What you will do: Select all lines in the records that include "tail".

= Beginning of Section =

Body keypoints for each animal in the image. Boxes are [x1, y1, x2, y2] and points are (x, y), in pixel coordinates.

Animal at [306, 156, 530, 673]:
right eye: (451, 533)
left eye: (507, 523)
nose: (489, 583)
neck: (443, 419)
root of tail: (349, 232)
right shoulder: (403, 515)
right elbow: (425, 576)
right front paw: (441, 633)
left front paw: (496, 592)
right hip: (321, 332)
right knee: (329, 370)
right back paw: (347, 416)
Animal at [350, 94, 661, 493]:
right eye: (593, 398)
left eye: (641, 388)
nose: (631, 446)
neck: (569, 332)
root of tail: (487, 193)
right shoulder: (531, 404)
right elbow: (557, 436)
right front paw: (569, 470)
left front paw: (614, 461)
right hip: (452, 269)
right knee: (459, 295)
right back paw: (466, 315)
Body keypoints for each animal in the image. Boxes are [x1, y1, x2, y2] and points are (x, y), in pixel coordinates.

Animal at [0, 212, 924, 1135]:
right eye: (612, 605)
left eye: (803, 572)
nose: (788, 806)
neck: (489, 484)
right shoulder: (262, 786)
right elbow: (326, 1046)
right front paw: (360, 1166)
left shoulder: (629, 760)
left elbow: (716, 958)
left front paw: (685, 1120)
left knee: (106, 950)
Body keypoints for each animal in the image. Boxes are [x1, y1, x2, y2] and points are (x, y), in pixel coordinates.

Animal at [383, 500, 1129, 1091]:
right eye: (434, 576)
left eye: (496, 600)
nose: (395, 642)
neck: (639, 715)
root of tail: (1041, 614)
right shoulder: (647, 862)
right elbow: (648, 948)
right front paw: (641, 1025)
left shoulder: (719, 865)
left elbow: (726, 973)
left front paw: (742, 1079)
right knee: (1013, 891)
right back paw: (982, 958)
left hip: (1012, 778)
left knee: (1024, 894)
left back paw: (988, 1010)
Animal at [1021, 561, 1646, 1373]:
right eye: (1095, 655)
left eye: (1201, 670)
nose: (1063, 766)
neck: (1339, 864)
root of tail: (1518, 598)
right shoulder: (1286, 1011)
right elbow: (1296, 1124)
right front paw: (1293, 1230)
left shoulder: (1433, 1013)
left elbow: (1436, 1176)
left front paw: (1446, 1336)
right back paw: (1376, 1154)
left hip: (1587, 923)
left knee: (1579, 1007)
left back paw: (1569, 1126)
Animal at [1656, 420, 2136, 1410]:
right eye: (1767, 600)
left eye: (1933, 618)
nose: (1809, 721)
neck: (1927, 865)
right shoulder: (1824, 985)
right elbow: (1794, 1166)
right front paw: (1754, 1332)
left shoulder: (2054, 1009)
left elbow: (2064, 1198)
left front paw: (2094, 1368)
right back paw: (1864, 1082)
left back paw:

= End of Section =

Task response:
root of tail: (349, 232)
root of tail: (487, 193)
root of tail: (1041, 614)
root of tail: (1518, 598)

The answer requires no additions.